> **TASK ITEM**
Your answer should consist of the lines in the following data that contain "besonders".

> **DATA RECORDS**
━━━━━━━━━━━━━━━━━━━━

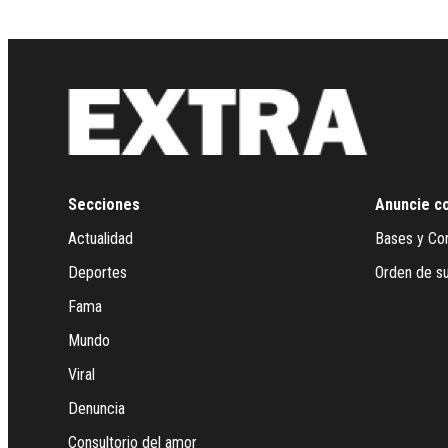
Secciones
Anuncie c
Actualidad
Bases y Co
Deportes
Orden de su
Fama
Mundo
Viral
Denuncia
Consultorio del amor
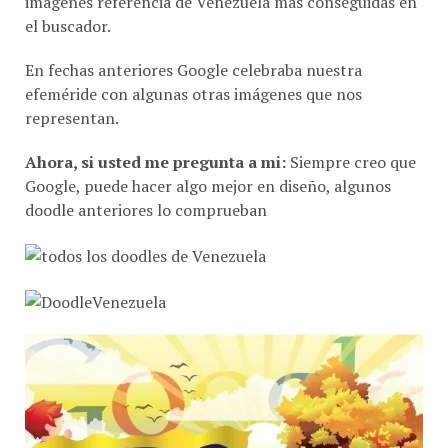
el buscador.
En fechas anteriores Google celebraba nuestra
efeméride con algunas otras imágenes que nos
representan.
Ahora, si usted me pregunta a mi:
Siempre creo que
Google, puede hacer algo mejor en diseño, algunos
doodle anteriores lo comprueban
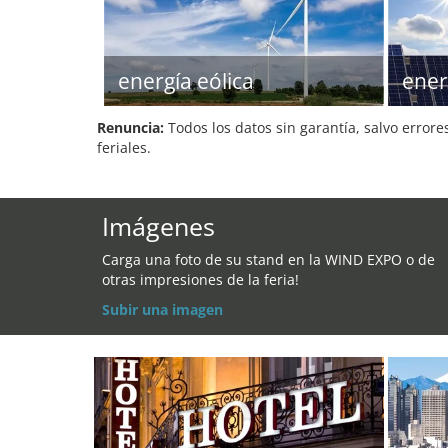
energía eólica
ener
Renuncia:
Todos los datos sin garantía, salvo errore
feriales.
Imágenes
Carga una foto de su stand en la WIND EXPO o de
otras impresiones de la feria!
Subir una imagen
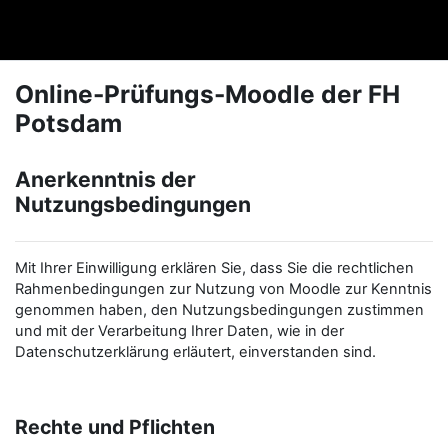
Zum Hauptinhalt
FHPexam
Online-Prüfungs-Moodle der FH
Potsdam
Anerkenntnis der
Nutzungsbedingungen
Mit Ihrer Einwilligung erklären Sie, dass Sie die rechtlichen
Rahmenbedingungen zur Nutzung von Moodle zur Kenntnis
genommen haben, den Nutzungsbedingungen zustimmen
und mit der Verarbeitung Ihrer Daten, wie in der
Datenschutzerklärung erläutert, einverstanden sind.
Rechte und Pflichten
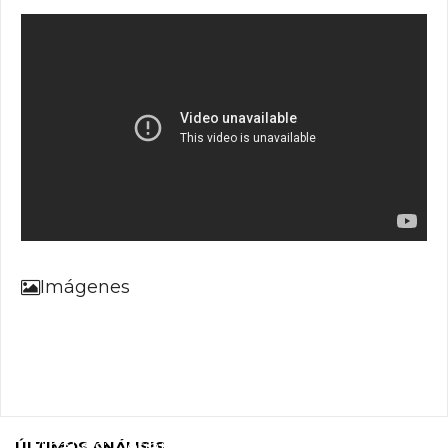
Imágenes
Análisis: Defiance 2050
ÚLTIMOS ANÁLISIS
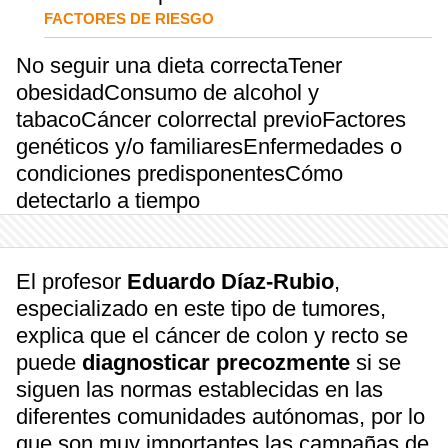
FACTORES DE RIESGO
No seguir una dieta correctaTener
obesidadConsumo de alcohol y
tabacoCáncer colorrectal previoFactores
genéticos y/o familiaresEnfermedades o
condiciones predisponentesCómo
detectarlo a tiempo
El profesor
Eduardo Díaz-Rubio
,
especializado en este tipo de tumores,
explica que el cáncer de colon y recto se
puede
diagnosticar precozmente
si se
siguen las normas establecidas en las
diferentes comunidades autónomas, por lo
que son muy importantes las campañas de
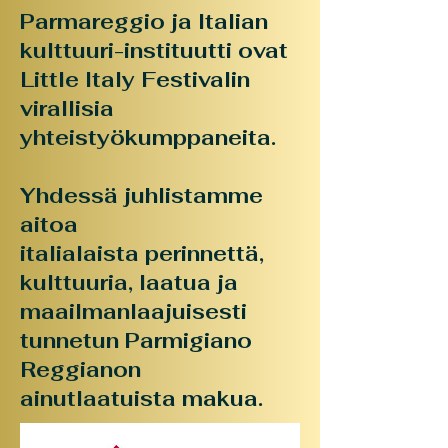
Parmareggio ja Italian
kulttuuri-instituutti ovat
Little Italy Festivalin
virallisia
yhteistyökumppaneita.
Yhdessä juhlistamme
aitoa
italialaista perinnettä,
kulttuuria, laatua ja
maailmanlaajuisesti
tunnetun Parmigiano
Reggianon
ainutlaatuista makua.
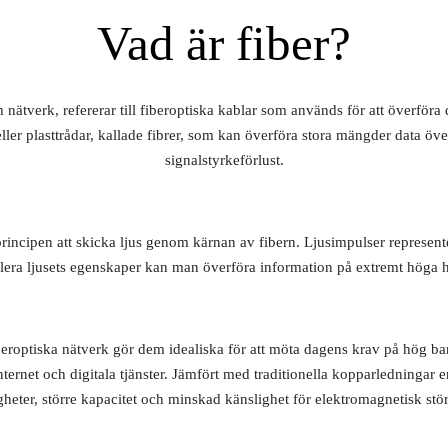
Vad är fiber?
nätverk, refererar till fiberoptiska kablar som används för att överföra
eller plasttrådar, kallade fibrer, som kan överföra stora mängder data 
signalstyrkeförlust.
rincipen att skicka ljus genom kärnan av fibern. Ljusimpulser represent
llera ljusets egenskaper kan man överföra information på extremt höga h
eroptiska nätverk gör dem idealiska för att möta dagens krav på hög ba
ernet och digitala tjänster. Jämfört med traditionella kopparledningar e
gheter, större kapacitet och minskad känslighet för elektromagnetisk stö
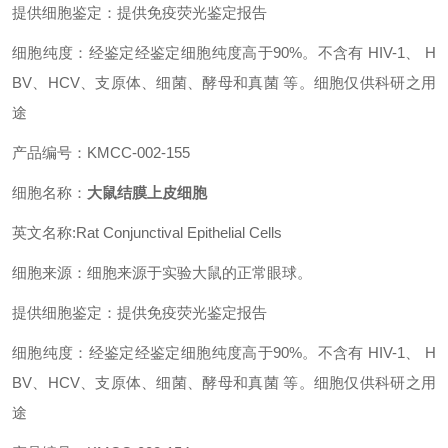
提供细胞鉴定：提供免疫荧光鉴定报告
细胞纯度：经鉴定经鉴定细胞纯度高于90%。不含有 HIV-1、 H
BV、HCV、支原体、细菌、酵母和真菌 等。细胞仅供科研之用
途
产品编号：KMCC-002-155
细胞名称：
大鼠结膜上皮细胞
英文名称:Rat Conjunctival Epithelial Cells
细胞来源：细胞来源于实验大鼠的正常眼球。
提供细胞鉴定：提供免疫荧光鉴定报告
细胞纯度：经鉴定经鉴定细胞纯度高于90%。不含有 HIV-1、 H
BV、HCV、支原体、细菌、酵母和真菌 等。细胞仅供科研之用
途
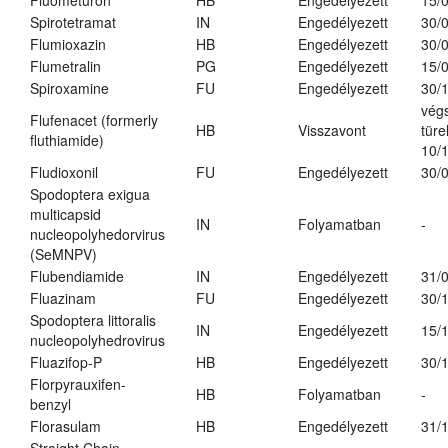
Fluometuron
HB
Engedélyezett
15/
Spirotetramat
IN
Engedélyezett
30/
Flumioxazin
HB
Engedélyezett
30/
Flumetralin
PG
Engedélyezett
15/
Spiroxamine
FU
Engedélyezett
30/
vég
Flufenacet (formerly
HB
Visszavont
türe
fluthiamide)
10/
Fludioxonil
FU
Engedélyezett
30/
Spodoptera exigua
multicapsid
IN
Folyamatban
-
nucleopolyhedorvirus
(SeMNPV)
Flubendiamide
IN
Engedélyezett
31/
Fluazinam
FU
Engedélyezett
30/
Spodoptera littoralis
IN
Engedélyezett
15/
nucleopolyhedrovirus
Fluazifop-P
HB
Engedélyezett
30/
Florpyrauxifen-
HB
Folyamatban
-
benzyl
Florasulam
HB
Engedélyezett
31/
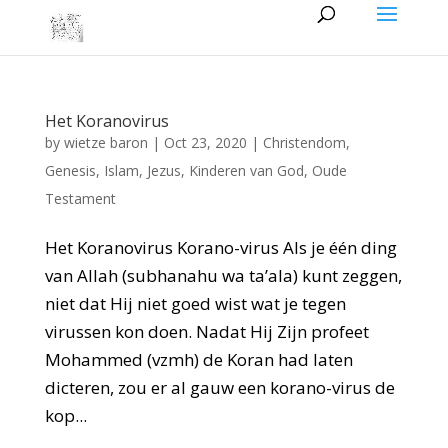
Het Koranovirus
by
wietze baron
|
Oct 23, 2020
|
Christendom
,
Genesis
,
Islam
,
Jezus
,
Kinderen van God
,
Oude
Testament
Het Koranovirus Korano-virus Als je één ding
van Allah (subhanahu wa ta’ala) kunt zeggen,
niet dat Hij niet goed wist wat je tegen
virussen kon doen. Nadat Hij Zijn profeet
Mohammed (vzmh) de Koran had laten
dicteren, zou er al gauw een korano-virus de
kop...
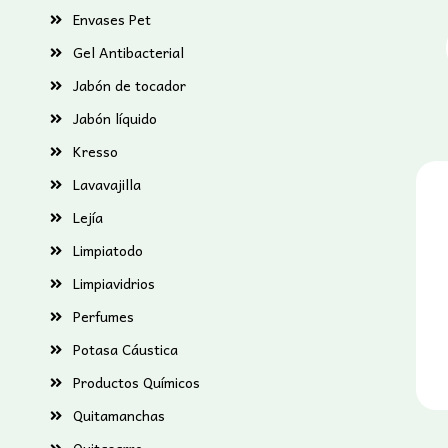
Envases Pet
Gel Antibacterial
Jabón de tocador
Jabón líquido
Kresso
Lavavajilla
Lejía
Limpiatodo
Limpiavidrios
Perfumes
Potasa Cáustica
Productos Químicos
Quitamanchas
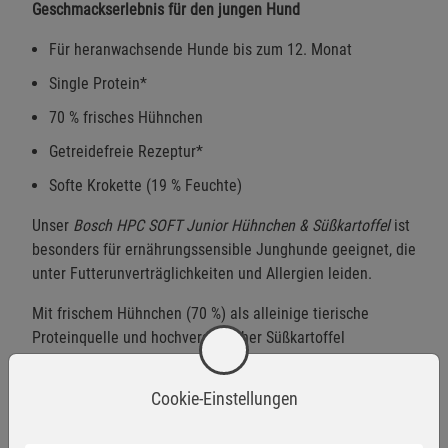
Geschmackserlebnis für den jungen Hund
Für heranwachsende Hunde bis zum 12. Monat
Single Protein*
70 % frisches Hühnchen
Getreidefreie Rezeptur*
Softe Krokette (19 % Feuchte)
Unser
Bosch HPC SOFT Junior Hühnchen & Süßkartoffel
ist
besonders für ernährungssensible Junghunde geeignet, die
unter Futterunverträglichkeiten und Allergien leiden.
Mit frischem Hühnchen (70 %) als alleinige tierische
Proteinquelle und hochverdaulicher Süßkartoffel
verwöhnen Sie Ihren Junghund schonend und natürlich
getreidefrei. Die softe Krokette (19 % Feuchte) macht
Cookie-Einstellungen
dieses Futter zu einem besonderen Geschmackserlebnis
für Ihren Fellzwerg und ist zudem besonders verträglich.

━━━━━━━━━━━━━━━━━━━━

> **THE COMPLETED TASK**
besonders für ernährungssensible Junghunde geeignet, die
für Ihren Fellzwerg und ist zudem besonders verträglich.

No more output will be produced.